Onikişubat ilçesinde ekmek fırını işleten Mustafa Birgül’ün iş yeri zelzelede ağır hasar gördü. Sarsıntının akabinde ailesini Muğla’da akrabalarının yanına yerleştiren Birgül, memleketi Kahramanmaraş’a geri döndü.
Birçok yerden iş teklifi almasına karşın doğup büyüdüğü toprakları terk etmeyen Birgül, fırınındaki kimi çalışanlarıyla depremzedeler için istekli olarak ekmek üretiyor.
Mustafa Birgül, zelzeleye iş yeri olan fırında yakalandıklarını söyledi.
Deprem sırasında duvarların patladığını, zahmetle dışarı çıktıklarını belirten Birgül, “Adeta küçük kıyamet koptu, hiç bu türlü bir şey yaşamadım. Allah bir daha kimseye göstermesin.” dedi.
Depremde fırının ve konutunun ağır hasar gördüğünü anlatan Birgül, “Şu an bu fırında istekli olarak çalışıyorum.
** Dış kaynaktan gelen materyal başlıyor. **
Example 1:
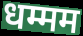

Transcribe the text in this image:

धम्मम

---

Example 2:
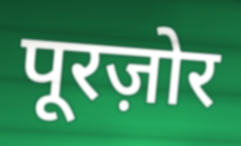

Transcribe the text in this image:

पूरज़ोर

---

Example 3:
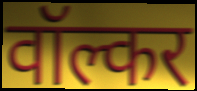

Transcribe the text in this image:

वॉल्कर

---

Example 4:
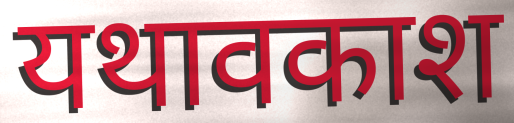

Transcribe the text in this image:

यथावकाश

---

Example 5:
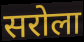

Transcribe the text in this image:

सरोला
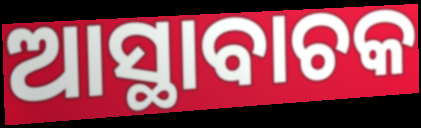
ଆସ୍ଥାବାଚକ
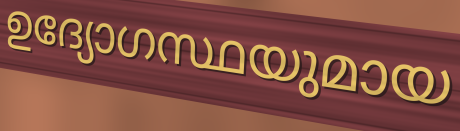
ഉദ്യോഗസ്ഥയുമായ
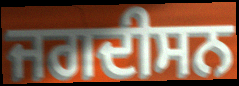
ਜਗਦੀਸਨ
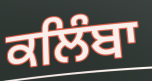
ਕਲਿੰਬਾ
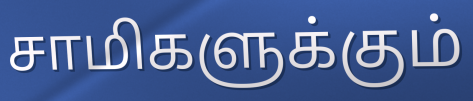
சாமிகளுக்கும்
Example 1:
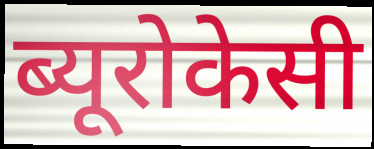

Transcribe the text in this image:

ब्यूरोकेसी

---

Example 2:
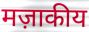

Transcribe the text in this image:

मज़ाकीय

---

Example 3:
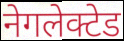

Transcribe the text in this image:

नेगलेक्टेड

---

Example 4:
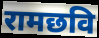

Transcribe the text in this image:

रामछवि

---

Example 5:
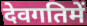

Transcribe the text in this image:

देवगतिमें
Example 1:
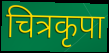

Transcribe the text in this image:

चित्रकृपा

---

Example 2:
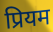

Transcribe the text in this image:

प्रियम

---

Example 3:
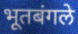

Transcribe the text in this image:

भूतबंगले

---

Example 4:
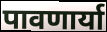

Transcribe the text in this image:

पावणार्या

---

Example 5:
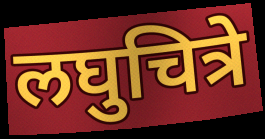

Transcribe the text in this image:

लघुचित्रे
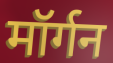
मॉर्गन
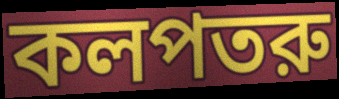
কলপতরু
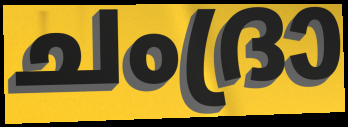
ചംദ്രാ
Bir nebze de olsa halkımıza yardımcı olmak istiyorum lakin elimden bu geliyor.” diye konuştu.
“GÖNÜLLÜĞÜMÜZ DEVAM EDECEK, BUNUN BİR VAKTİ YOK”
Birgül, sarsıntının akabinde Kahramanmaraş ve vilayet dışından birçok yerden iş teklifi geldiğini lisana getirerek, şunları kaydetti:
“İş için her taraftan çağırdılar fakat bu formda bırakıp gitmek bize yakışmazdı. Biz de hiç olmazsa bu formda hemşehrilerimize yardımcı olalım istedik. Beyoğlu Belediyesi her türlü hizmeti sunuyor, birlik beraberliğin ne kadar güçlü olduğunu burada gördüm. Biz de bu halde yardımlaşmayı devam ettiriyoruz. Gönüllüğümüz devam edecek, bunun bir vakti yok.”
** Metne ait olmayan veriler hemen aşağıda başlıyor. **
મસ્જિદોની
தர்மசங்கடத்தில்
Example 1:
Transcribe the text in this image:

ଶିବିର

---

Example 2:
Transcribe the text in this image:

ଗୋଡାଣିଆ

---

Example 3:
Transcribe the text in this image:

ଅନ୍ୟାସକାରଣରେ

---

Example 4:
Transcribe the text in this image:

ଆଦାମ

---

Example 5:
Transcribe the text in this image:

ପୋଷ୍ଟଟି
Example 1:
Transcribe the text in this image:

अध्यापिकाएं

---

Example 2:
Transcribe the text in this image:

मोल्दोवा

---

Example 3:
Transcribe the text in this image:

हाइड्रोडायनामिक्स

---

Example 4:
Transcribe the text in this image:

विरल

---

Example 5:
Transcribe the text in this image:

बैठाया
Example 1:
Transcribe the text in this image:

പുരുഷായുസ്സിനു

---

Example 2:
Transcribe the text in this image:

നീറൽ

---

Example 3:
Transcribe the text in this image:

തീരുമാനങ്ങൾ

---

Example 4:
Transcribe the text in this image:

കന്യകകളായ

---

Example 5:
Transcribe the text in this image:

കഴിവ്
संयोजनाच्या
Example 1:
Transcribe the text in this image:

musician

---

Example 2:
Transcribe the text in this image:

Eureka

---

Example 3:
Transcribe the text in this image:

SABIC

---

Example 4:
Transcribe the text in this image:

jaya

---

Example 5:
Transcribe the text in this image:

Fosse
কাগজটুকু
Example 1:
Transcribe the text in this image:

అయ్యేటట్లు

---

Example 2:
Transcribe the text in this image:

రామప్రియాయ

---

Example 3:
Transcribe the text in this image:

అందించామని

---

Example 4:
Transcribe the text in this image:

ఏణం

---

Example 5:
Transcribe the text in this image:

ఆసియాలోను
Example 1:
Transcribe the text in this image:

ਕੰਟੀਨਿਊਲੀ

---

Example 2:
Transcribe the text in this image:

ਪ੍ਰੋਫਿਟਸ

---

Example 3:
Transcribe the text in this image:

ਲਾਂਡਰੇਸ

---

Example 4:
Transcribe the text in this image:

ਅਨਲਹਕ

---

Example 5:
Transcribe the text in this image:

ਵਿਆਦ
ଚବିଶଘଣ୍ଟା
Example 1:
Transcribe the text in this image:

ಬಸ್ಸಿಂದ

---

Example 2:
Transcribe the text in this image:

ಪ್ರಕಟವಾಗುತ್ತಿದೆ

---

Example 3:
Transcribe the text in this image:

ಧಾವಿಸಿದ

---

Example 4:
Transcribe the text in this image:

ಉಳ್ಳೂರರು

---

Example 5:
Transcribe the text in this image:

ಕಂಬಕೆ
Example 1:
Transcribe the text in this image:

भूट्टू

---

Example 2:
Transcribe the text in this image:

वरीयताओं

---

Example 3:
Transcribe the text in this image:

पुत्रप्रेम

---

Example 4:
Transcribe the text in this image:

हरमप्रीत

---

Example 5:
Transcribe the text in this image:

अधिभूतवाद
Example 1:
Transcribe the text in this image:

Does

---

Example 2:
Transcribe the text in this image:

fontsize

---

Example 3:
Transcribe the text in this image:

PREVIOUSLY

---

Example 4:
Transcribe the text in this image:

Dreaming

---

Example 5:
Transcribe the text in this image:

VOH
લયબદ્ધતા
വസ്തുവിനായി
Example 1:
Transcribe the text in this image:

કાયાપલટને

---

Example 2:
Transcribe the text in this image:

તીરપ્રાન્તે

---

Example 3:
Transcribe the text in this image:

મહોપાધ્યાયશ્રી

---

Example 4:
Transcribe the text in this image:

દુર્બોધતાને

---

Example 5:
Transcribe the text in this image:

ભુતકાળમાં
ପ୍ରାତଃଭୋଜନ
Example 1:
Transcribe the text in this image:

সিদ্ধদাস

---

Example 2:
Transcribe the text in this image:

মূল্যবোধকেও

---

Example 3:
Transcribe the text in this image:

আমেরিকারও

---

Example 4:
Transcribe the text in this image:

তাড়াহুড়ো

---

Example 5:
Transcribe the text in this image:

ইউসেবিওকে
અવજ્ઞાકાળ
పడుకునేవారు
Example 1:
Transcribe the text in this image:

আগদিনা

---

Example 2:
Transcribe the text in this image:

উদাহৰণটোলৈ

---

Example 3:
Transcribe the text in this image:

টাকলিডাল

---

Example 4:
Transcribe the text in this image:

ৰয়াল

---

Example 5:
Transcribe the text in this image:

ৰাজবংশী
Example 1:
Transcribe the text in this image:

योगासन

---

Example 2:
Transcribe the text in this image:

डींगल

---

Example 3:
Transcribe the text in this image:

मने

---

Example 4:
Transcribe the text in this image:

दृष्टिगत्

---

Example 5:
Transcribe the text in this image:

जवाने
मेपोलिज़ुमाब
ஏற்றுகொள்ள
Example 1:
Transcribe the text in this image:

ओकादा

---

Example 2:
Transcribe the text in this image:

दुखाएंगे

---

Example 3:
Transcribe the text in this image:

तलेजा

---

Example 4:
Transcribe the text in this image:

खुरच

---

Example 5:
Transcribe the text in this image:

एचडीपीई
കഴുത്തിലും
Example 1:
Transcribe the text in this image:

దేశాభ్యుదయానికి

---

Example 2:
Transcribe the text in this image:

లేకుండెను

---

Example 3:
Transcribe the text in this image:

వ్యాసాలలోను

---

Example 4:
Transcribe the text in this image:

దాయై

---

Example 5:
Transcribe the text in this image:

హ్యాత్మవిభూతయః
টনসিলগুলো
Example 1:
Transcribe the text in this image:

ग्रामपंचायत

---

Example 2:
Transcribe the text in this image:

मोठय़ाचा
“HALKIMIN YANINDA DURMAK İSTEDİM”
Birgül’ün fırınında çalışan Murat İnce (17) ise sarsıntıda meskenlerinin hasar gördüğünü ve konteynerde yaşadıklarını söyledi.
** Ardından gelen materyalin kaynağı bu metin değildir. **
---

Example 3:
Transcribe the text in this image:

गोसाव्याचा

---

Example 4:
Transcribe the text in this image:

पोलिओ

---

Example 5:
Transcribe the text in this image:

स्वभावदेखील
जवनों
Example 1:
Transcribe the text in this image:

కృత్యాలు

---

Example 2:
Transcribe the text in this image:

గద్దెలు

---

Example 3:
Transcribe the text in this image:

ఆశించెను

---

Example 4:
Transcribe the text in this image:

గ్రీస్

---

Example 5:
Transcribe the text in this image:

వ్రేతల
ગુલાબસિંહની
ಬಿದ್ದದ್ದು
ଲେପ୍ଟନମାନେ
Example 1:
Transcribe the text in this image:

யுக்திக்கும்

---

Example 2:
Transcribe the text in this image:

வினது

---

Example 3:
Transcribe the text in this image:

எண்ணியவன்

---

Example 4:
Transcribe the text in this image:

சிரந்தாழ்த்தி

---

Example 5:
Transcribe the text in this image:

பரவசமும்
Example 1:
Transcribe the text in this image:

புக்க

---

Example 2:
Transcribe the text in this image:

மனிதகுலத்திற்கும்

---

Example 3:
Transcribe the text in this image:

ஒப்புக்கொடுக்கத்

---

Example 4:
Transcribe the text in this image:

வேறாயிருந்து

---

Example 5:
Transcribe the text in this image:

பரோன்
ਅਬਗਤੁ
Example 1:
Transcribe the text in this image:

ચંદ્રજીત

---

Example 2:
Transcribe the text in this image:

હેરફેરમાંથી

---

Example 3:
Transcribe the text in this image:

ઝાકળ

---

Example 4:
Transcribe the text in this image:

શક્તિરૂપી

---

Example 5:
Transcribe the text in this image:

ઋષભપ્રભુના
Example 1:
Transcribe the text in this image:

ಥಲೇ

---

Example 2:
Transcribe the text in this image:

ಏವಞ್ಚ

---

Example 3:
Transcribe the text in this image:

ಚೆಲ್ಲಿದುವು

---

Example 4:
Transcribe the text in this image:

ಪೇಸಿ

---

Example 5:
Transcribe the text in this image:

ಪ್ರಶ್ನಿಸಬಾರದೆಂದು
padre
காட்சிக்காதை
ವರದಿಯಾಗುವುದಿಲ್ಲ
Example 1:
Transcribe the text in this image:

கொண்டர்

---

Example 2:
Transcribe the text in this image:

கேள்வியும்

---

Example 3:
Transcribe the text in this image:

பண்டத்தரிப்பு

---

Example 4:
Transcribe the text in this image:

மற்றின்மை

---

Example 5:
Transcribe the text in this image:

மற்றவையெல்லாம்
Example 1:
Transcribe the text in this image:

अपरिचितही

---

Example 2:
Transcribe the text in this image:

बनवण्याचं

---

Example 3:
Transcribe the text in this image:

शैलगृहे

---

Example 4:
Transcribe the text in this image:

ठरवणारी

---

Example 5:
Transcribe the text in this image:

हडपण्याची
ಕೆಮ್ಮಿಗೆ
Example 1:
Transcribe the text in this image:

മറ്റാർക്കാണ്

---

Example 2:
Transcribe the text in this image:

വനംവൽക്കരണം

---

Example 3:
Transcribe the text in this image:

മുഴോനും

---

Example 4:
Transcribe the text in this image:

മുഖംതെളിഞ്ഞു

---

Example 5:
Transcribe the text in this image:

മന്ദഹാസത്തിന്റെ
Ustasıyla fırında istekli olarak çalıştığını söz eden İnce, şöyle konuştu:
“Kahramanmaraşlı olarak kent dışına çıkmaktansa halkımın yanında durmak istedim. Fırıncılığım var, ben de yardım edebilirim ve elimden geleni yapabilirim. Bu işin başına geçtik, bu türlü daha âlâ olacağını düşündük. Bu vakte kadar çalıştığımızın karşılığında rastgele bir fiyat almadık ve istekli olarak çalışıyoruz. Daima birlikte el ele verip çalışırsak, elimizden geleni yaparsak çok çabuk toparlanabiliriz.”